In a recent study published in Nano-Micro Letters, a collaboration led by Prof. Wenming Tian and Prof. Shengye Jin (Dalian Institute of Chemical Physics, CAS) and Prof. Yantao Shi (Dalian University of Technology) challenges the long-held belief that grain boundaries (GBs) in perovskite solar cells (PSCs) are detrimental to performance. Using operando, sub-micrometer imaging, the team reveals that GBs in high-efficiency devices can act as charge-separation “highways,” boosting photocurrent and aiding carrier extraction.

Why This Research Matters

• Direct evidence in operating devices: High-resolution confocal photoluminescence and photocurrent imaging show enhanced photocurrent at GBs with a clear anti-correlation to PL intensity—evidence of GB-driven charge separation.
• Built-in electric fields: Kelvin probe force microscopy detects strong local fields (10²–10³ V·cm⁻¹) at GBs, while transient absorption microscopy confirms ultrafast electron–hole separation (~167 ps) and a threefold longer lifetime of separated states at GBs (~14.5 ns) compared to grain interiors (~5.0 ns).
• Performance correlation: Devices with higher efficiencies (up to 22.45% PCE) exhibit greater GB-induced photocurrent enhancement (~5%) than lower-performing devices (~1.4%).
• Design insight: Rather than eliminating GBs, engineer them—passivate traps but preserve beneficial built-in fields to enhance carrier extraction.

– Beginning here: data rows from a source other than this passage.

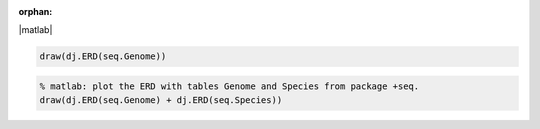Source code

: :orphan:

|matlab|

.. code-block:: matlab

    draw(dj.ERD(seq.Genome))

.. code-block:: matlab

    % matlab: plot the ERD with tables Genome and Species from package +seq.
    draw(dj.ERD(seq.Genome) + dj.ERD(seq.Species))


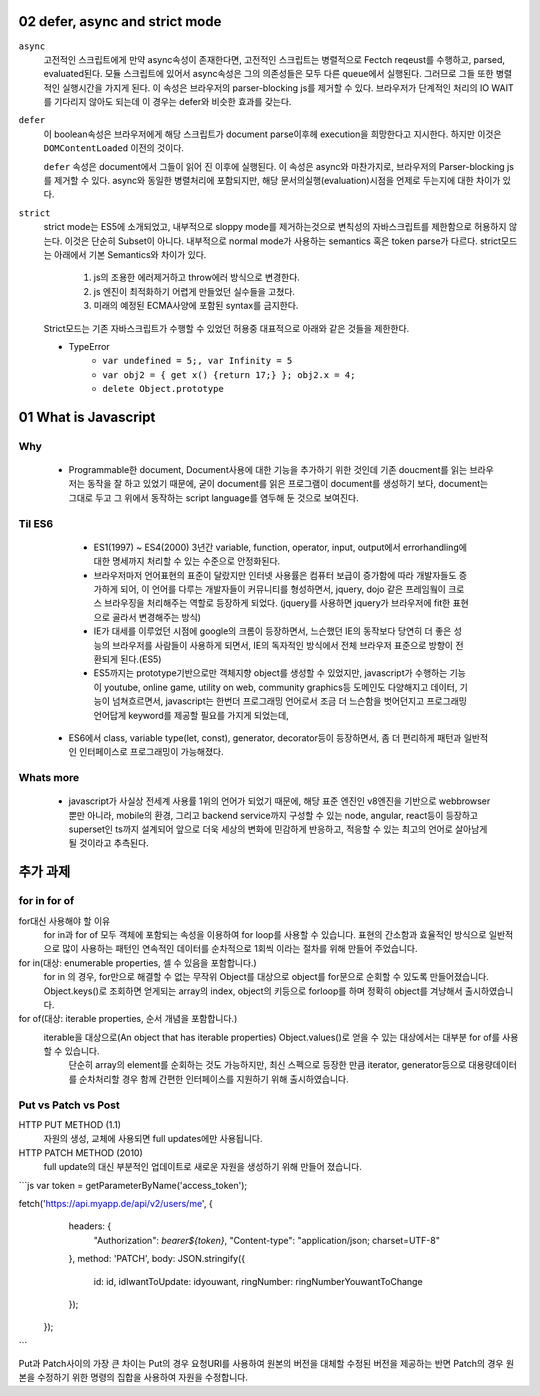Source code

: 02 defer, async and strict mode
--------------------------------

``async``
   고전적인 스크립트에게 만약 async속성이 존재한다면, 고전적인 스크립트는 병렬적으로 Fectch reqeust를 수행하고, parsed, evaluated된다.
   모듈 스크립트에 있어서 async속성은 그의 의존성들은 모두 다른 queue에서 실행된다. 그러므로 그들 또한 병렬적인 실행시간을 가지게 된다.
   이 속성은 브라우저의 parser-blocking js를 제거할 수 있다. 브라우저가 단계적인 처리의 IO WAIT를 기다리지 않아도 되는데 이 경우는 defer와 비슷한 효과를 갖는다.

``defer``
   이 boolean속성은 브라우저에게 해당 스크립트가 document parse이후헤 execution을 희망한다고 지시한다. 하지만 이것은 ``DOMContentLoaded`` 이전의 것이다.

   ``defer`` 속성은 document에서 그들이 읽어 진 이후에 실행된다.
   이 속성은 async와 마찬가지로, 브라우저의 Parser-blocking js를 제거할 수 있다. async와 동일한 병렬처리에 포함되지만, 해당 문서의실행(evaluation)시점을 언제로 두는지에 대한 차이가 있다.


``strict``
   strict mode는 ES5에 소개되었고, 내부적으로 sloppy mode를 제거하는것으로 변칙성의 자바스크립트를 제한함으로 허용하지 않는다.
   이것은 단순히 Subset이 아니다. 내부적으로 normal mode가 사용하는 semantics 혹은 token parse가 다르다.
   strict모드는 아래에서 기본 Semantics와 차이가 있다.

      1. js의 조용한 에러제거하고 throw에러 방식으로 변경한다.
      2. js 엔진이 최적화하기 어렵게 만들었던 실수들을 고쳤다.
      3. 미래의 예정된 ECMA사양에 포함된 syntax를 금지한다.

   Strict모드는 기존 자바스크립트가 수행할 수 있었던 허용중 대표적으로 아래와 같은 것들을 제한한다.

   - TypeError
      - ``var undefined = 5;, var Infinity = 5``
      - ``var obj2 = { get x() {return 17;} }; obj2.x = 4;``
      - ``delete Object.prototype``
   
01 What is Javascript 
---------------------

Why 
^^^

   - Programmable한 document, Document사용에 대한 기능을 추가하기 위한 것인데 기존 doucment를 읽는 브라우저는 동작을 잘 하고 있었기 때문에, 굳이 document를 읽은 프로그램이 document를 생성하기 보다, document는 그대로 두고 그 위에서 동작하는 script language를 염두해 둔 것으로 보여진다.

Til ES6
^^^^^^^

   - ES1(1997) ~ ES4(2000) 3년간 variable, function, operator, input, output에서 errorhandling에 대한 명세까지 처리할 수 있는 수준으로 안정화된다.
   - 브라우저마저 언어표현의 표준이 달랐지만 인터넷 사용률은 컴퓨터 보급이 증가함에 따라 개발자들도 증가하게 되어, 이 언어를 다루는 개발자들이 커뮤니티를 형성하면서, jquery, dojo 같은 프레임웤이 크로스 브라우징을 처리해주는 역할로 등장하게 되었다. (jquery를 사용하면 jquery가 브라우저에 fit한 표현으로 골라서 변경해주는 방식)
   - IE가 대세를 이루었던 시점에 google의 크롬이 등장하면서, 느슨했던 IE의 동작보다 당연히 더 좋은 성능의 브라우저를 사람들이 사용하게 되면서, IE의 독자적인 방식에서 전체 브라우저 표준으로 방향이 전환되게 된다.(ES5)
   - ES5까지는 prototype기반으로만 객체지향 object를 생성할 수 있었지만, javascript가 수행하는 기능이 youtube, online game, utility on web, community graphics등 도메인도 다양해지고 데이터, 기능이 넘쳐흐르면서, javascript는 한번더 프로그래밍 언어로서 조금 더 느슨함을 벗어던지고 프로그래밍 언어답게 keyword를 제공할 필요를 가지게 되었는데,
  - ES6에서 class, variable type(let, const), generator, decorator등이 등장하면서, 좀 더 편리하게 패턴과 일반적인 인터페이스로 프로그래밍이 가능해졌다.

Whats more
^^^^^^^^^^

   - javascript가 사실상 전세계 사용률 1위의 언어가 되었기 때문에, 해당 표준 엔진인 v8엔진을 기반으로 webbrowser뿐만 아니라, mobile의 환경, 그리고 backend service까지 구성할 수 있는 node, angular, react등이 등장하고 superset인 ts까지 설계되어 앞으로 더욱 세상의 변화에 민감하게 반응하고, 적응할 수 있는 최고의 언어로 살아남게 될 것이라고 추측된다.


추가 과제
--------

for in for of
^^^^^^^^^^^^^

for대신 사용해야 할 이유
   for in과 for of 모두 객체에 포함되는 속성을 이용하여 for loop를 사용할 수 있습니다. 표현의 간소함과 효율적인 방식으로 일반적으로 많이 사용하는 패턴인 연속적인 데이터를 순차적으로 1회씩 이라는 절차를 위해 만들어 주었습니다.

for in(대상: enumerable properties, 셀 수 있음을 포함합니다.)
   for in 의 경우, for만으로 해결할 수 없는 무작위 Object를 대상으로 object를 for문으로 순회할 수 있도록 만들어졌습니다. Object.keys()로 조회하면 얻게되는 array의 index, object의 키등으로 forloop를 하며 정확히 object를 겨냥해서 출시하였습니다.

for of(대상: iterable properties, 순서 개념을 포함합니다.)
    iterable을 대상으로(An object that has iterable properties) Object.values()로 얻을 수 있는 대상에서는 대부분 for of를 사용할 수 있습니다.
     단순히 array의 element를 순회하는 것도 가능하지만, 최신 스펙으로 등장한 만큼 iterator, generator등으로 대용량데이터를 순차처리할 경우 함께 간편한 인터페이스를 지원하기 위해 출시하였습니다.

Put vs Patch vs Post
^^^^^^^^^^^^^^^^^^^^

HTTP PUT METHOD (1.1)
   자원의 생성, 교체에 사용되면 full updates에만 사용됩니다.

HTTP PATCH METHOD (2010)
   full update의 대신 부분적인 업데이트로 새로운 자원을 생성하기 위해 만들어 졌습니다.

```js
var token = getParameterByName('access_token');

fetch('https://api.myapp.de/api/v2/users/me', {
      headers: {
        "Authorization": `bearer${token}`,
        "Content-type": "application/json; charset=UTF-8"
      },
      method: 'PATCH',
      body: JSON.stringify({
        id: id,
        idIwantToUpdate: idyouwant,
        ringNumber: ringNumberYouwantToChange
      });
    });

```

Put과 Patch사이의 가장 큰 차이는 Put의 경우 요청URI를 사용하여 원본의 버전을 대체할 수정된 버전을 제공하는 반면 Patch의 경우 원본을 수정하기 위한 명령의 집합을 사용하여 자원을 수정합니다.


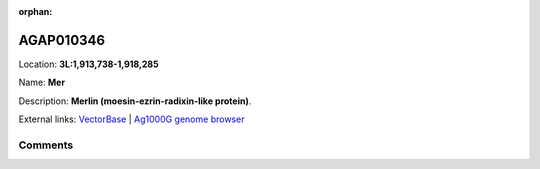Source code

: :orphan:



AGAP010346
==========

Location: **3L:1,913,738-1,918,285**

Name: **Mer**

Description: **Merlin (moesin-ezrin-radixin-like protein)**.

External links:
`VectorBase <https://www.vectorbase.org/Anopheles_gambiae/Gene/Summary?g=AGAP010346>`_ |
`Ag1000G genome browser <https://www.malariagen.net/apps/ag1000g/phase1-AR3/index.html?genome_region=3L:1913738-1918285#genomebrowser>`_





Comments
--------


.. raw:: html

    <div id="disqus_thread"></div>
    <script>
    
    var disqus_config = function () {
        this.page.identifier = '/gene/AGAP010346';
    };
    
    (function() { // DON'T EDIT BELOW THIS LINE
    var d = document, s = d.createElement('script');
    s.src = 'https://agam-selection-atlas.disqus.com/embed.js';
    s.setAttribute('data-timestamp', +new Date());
    (d.head || d.body).appendChild(s);
    })();
    </script>
    <noscript>Please enable JavaScript to view the <a href="https://disqus.com/?ref_noscript">comments.</a></noscript>


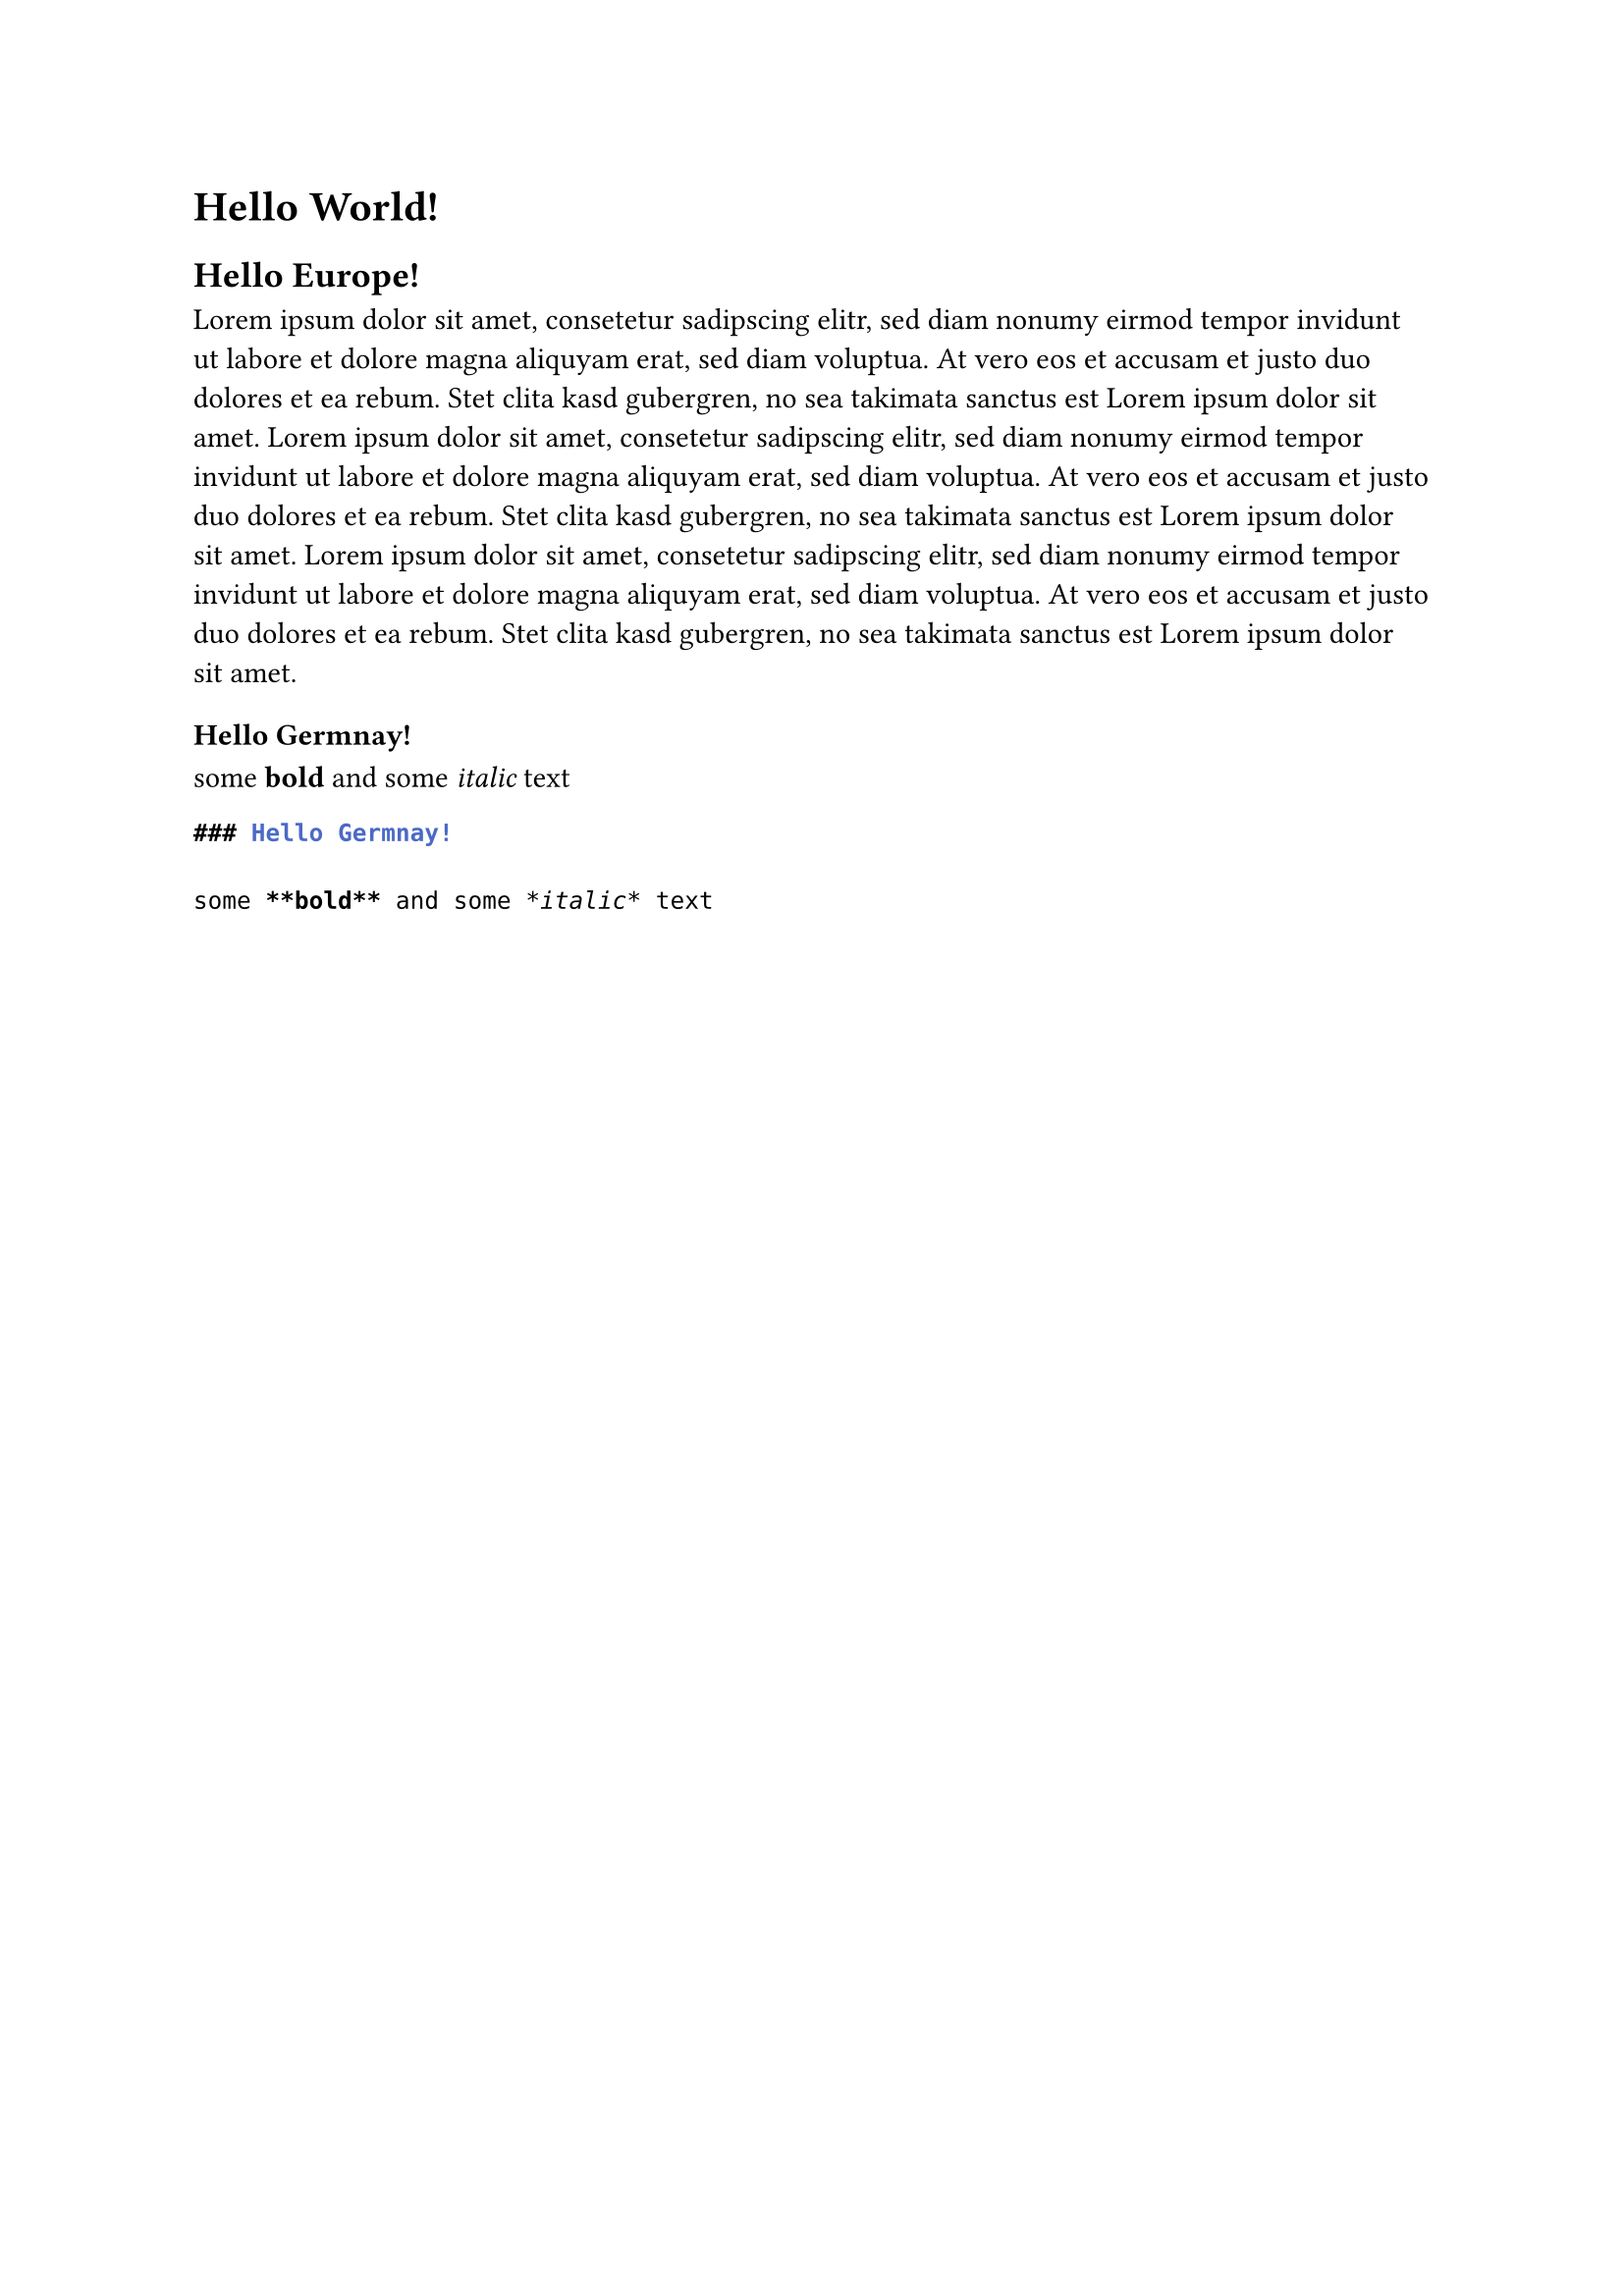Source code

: 
= Hello World!

== Hello Europe!

Lorem ipsum dolor sit amet, consetetur sadipscing elitr, sed diam nonumy eirmod tempor invidunt ut labore et dolore magna aliquyam erat, sed diam voluptua. At vero eos et accusam et justo duo dolores et ea rebum. Stet clita kasd gubergren, no sea takimata sanctus est Lorem ipsum dolor sit amet. Lorem ipsum dolor sit amet, consetetur sadipscing elitr, sed diam nonumy eirmod tempor invidunt ut labore et dolore magna aliquyam erat, sed diam voluptua. At vero eos et accusam et justo duo dolores et ea rebum. Stet clita kasd gubergren, no sea takimata sanctus est Lorem ipsum dolor sit amet.
Lorem ipsum dolor sit amet, consetetur sadipscing elitr, sed diam nonumy eirmod tempor invidunt ut labore et dolore magna aliquyam erat, sed diam voluptua. At vero eos et accusam et justo duo dolores et ea rebum. Stet clita kasd gubergren, no sea takimata sanctus est Lorem ipsum dolor sit amet.

=== Hello Germnay!

some *bold* and some _italic_ text

```md
### Hello Germnay!

some **bold** and some *italic* text
```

Innovative Design and Mechanisms

• Operando correlative mapping: Custom-built imaging on thin ITO substrates achieves ~300 nm PL and ~500 nm photocurrent resolution in full device stacks, capturing real GB effects under realistic, bias-free conditions.
• Field-guided transport: GB-induced band bending channels electrons and repels holes, creating preferential carrier pathways and reducing recombination.
• Processing–function link: Adjusting annealing times modifies GB crystallinity and defect density, tuning the local electric field and net performance contribution.

Applications and Future Outlook

• Perovskite film optimization: Focus on GB engineering rather than removal to maximize their positive role in high-PCE devices.
• Module manufacturing: The operando imaging approach offers a powerful screening tool for scalable production.
• Cross-material relevance: The GB-field concept can extend to other polycrystalline optoelectronics such as CdTe, CIGS, and thin-film transistors.

By reframing grain boundaries from a problem to a design opportunity, this work provides a new direction for advancing perovskite photovoltaics toward higher efficiency and stability.